(Questions on the material)
**A.** Repeat the passage of the WhisperKit documentation starting at "Required Properties" and ending at "a specified window.".
**B.** According to the WhisperKit documentation, what does the static method loadAudio(fromPath:channelMode:startTime:endTime:maxReadFrameSize:) return?

(Excerpt)
● ● ● ●
Skip to main content
WhisperKit’s transcription pipeline is built from modular, protocol-based components. This allows you to customize or replace individual parts of the pipeline while maintaining compatibility with the rest of the system.

AudioProcessing

Handles audio loading, recording, and preprocessing.

Required Properties

audioSamples
ContiguousArray<Float>
Stores the audio samples to be transcribed.
relativeEnergy
[Float]
A measure of current buffer’s energy in dB, normalized from 0-1 based on the quietest buffer’s energy in a specified window.
relativeEnergyWindow
Int
How many past buffers of audio to use when calculating relative energy. The lowest average energy value within this window is used as the silence baseline.

Required Methods

loadAudio(fromPath:channelMode:startTime:endTime:maxReadFrameSize:)
static func
Loads audio data from a specified file path.Parameters:
  • audioFilePath: String - The file path of the audio file
  • channelMode: ChannelMode - How to handle multi-channel audio
  • startTime: Double? - Optional start time in seconds
  • endTime: Double? - Optional end time in seconds
  • maxReadFrameSize: AVAudioFrameCount? - Maximum frames to read at once
Returns: AVAudioPCMBuffer containing the audio data
loadAudio(at:channelMode:)
static func
Loads and converts audio data from multiple file paths.Parameters:
  • audioPaths: [String] - Array of file paths
  • channelMode: ChannelMode - How to handle multi-channel audio
Returns: Array of Result<[Float], Error> for each file
padOrTrimAudio(fromArray:startAt:toLength:saveSegment:)
static func
Pads or trims audio data to the desired length.Parameters:
  • audioArray: [Float] - Audio frames to process
  • startIndex: Int - Index to start at
  • frameLength: Int - Desired length in frames
  • saveSegment: Bool - Whether to save for debugging
Returns: MLMultiArray? containing the processed audio
padOrTrim(fromArray:startAt:toLength:)
func
Instance method to pad or trim audio data.Returns: AudioProcessorOutputType?
purgeAudioSamples(keepingLast:)
● ● ● ●
Extracted data entries:
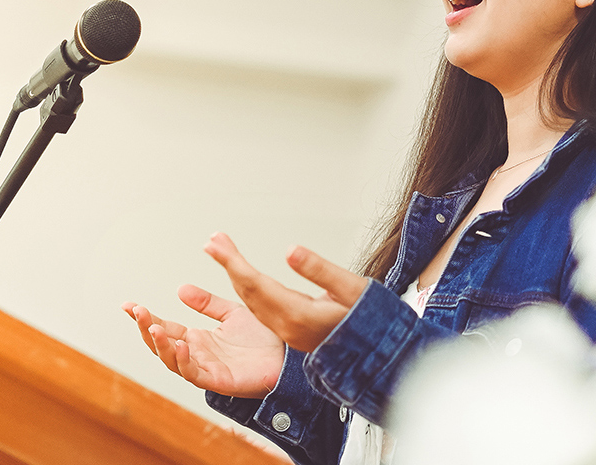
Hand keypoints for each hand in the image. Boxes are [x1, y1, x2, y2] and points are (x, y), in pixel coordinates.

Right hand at [122, 284, 284, 398]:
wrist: (291, 354)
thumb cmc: (266, 338)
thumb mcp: (232, 312)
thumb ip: (207, 303)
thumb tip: (181, 290)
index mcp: (197, 340)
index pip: (164, 328)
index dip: (145, 318)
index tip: (128, 305)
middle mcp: (198, 355)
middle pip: (161, 345)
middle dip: (146, 329)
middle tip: (137, 311)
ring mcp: (206, 369)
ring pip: (173, 361)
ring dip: (160, 345)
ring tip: (153, 327)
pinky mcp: (220, 381)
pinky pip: (195, 375)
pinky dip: (185, 362)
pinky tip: (182, 345)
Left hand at [204, 233, 369, 352]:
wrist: (382, 355)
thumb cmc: (372, 321)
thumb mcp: (352, 289)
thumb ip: (320, 270)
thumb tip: (290, 251)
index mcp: (298, 315)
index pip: (256, 284)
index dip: (232, 262)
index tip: (215, 243)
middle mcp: (287, 326)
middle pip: (247, 292)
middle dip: (228, 264)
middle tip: (212, 241)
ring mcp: (288, 331)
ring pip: (251, 301)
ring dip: (234, 274)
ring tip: (221, 250)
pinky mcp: (291, 330)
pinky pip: (260, 308)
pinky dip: (247, 287)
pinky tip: (241, 274)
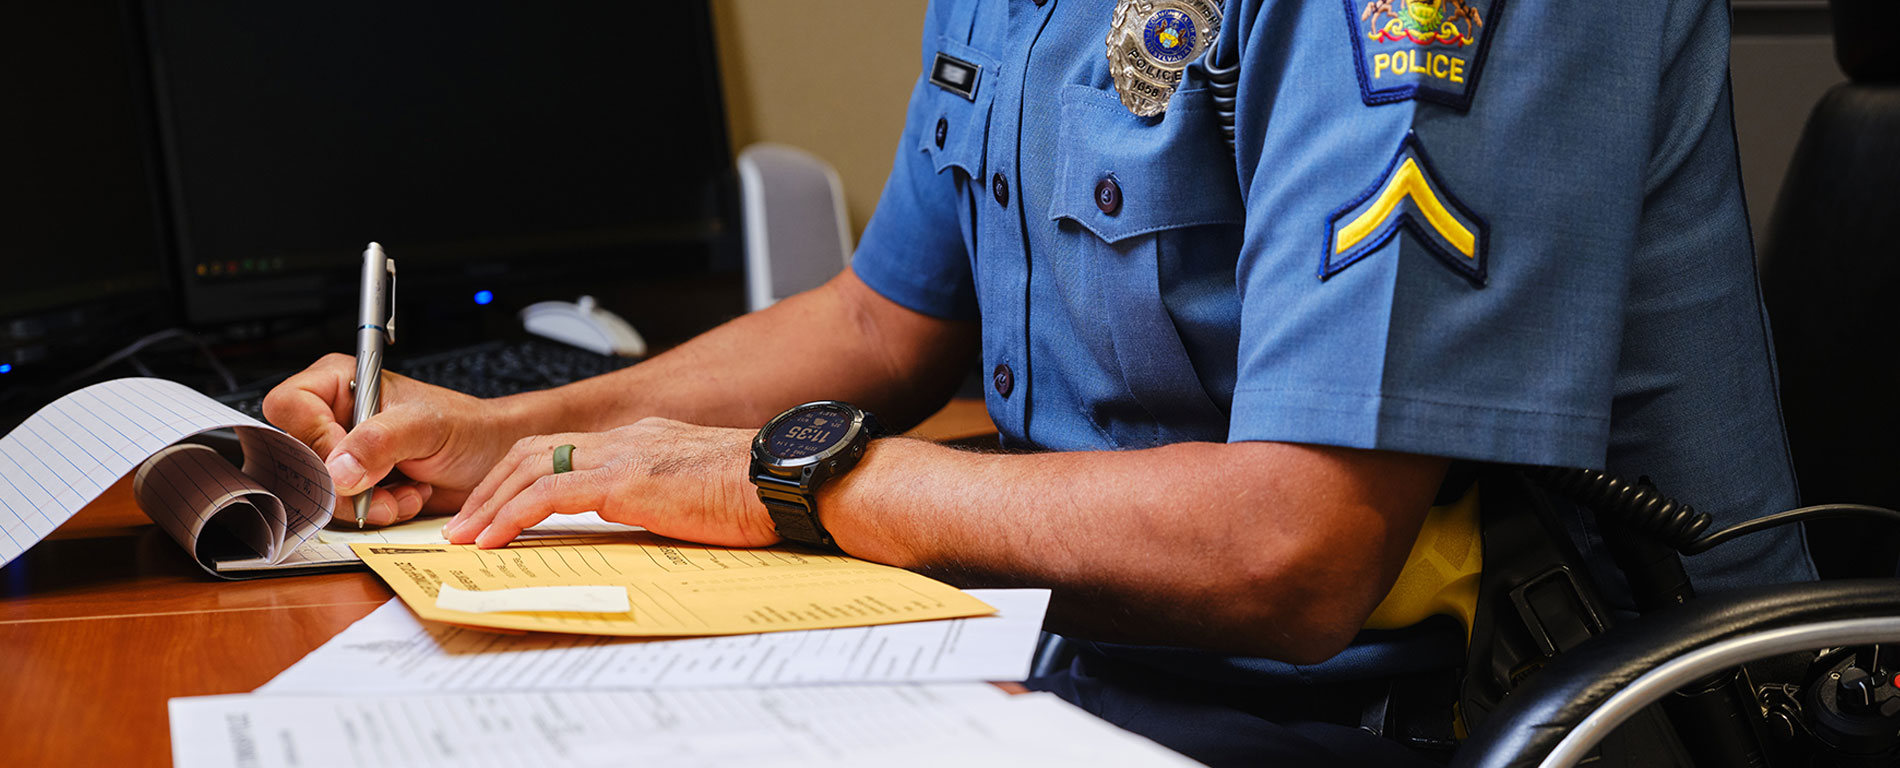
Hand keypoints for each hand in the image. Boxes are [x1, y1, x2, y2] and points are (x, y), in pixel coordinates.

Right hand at [262, 353, 525, 525]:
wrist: (490, 459)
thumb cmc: (465, 427)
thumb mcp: (425, 426)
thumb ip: (380, 441)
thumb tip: (338, 469)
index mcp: (339, 382)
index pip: (290, 406)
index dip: (314, 435)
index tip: (349, 455)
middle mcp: (333, 417)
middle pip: (297, 455)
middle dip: (342, 480)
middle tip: (380, 482)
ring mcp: (342, 455)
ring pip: (318, 489)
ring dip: (364, 501)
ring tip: (405, 490)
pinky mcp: (355, 486)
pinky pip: (342, 509)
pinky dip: (376, 511)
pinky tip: (407, 496)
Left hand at [442, 417, 776, 548]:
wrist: (785, 480)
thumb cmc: (758, 492)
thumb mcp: (698, 492)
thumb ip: (665, 499)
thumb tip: (647, 525)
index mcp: (643, 441)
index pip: (565, 450)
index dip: (522, 477)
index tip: (500, 509)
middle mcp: (626, 439)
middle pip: (535, 451)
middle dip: (491, 487)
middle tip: (466, 523)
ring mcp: (623, 456)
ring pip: (531, 468)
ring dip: (490, 504)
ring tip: (467, 536)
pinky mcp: (624, 481)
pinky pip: (548, 495)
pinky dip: (512, 515)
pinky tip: (494, 539)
● ● ● ●
(Outputs in order)
**A.**
Required Properties

audioSamples
ContiguousArray<Float>
Stores the audio samples to be transcribed.
relativeEnergy
[Float]
A measure of current buffer’s energy in dB, normalized from 0-1 based on the quietest buffer’s energy in a specified window.

**B.** An AVAudioPCMBuffer containing the audio data.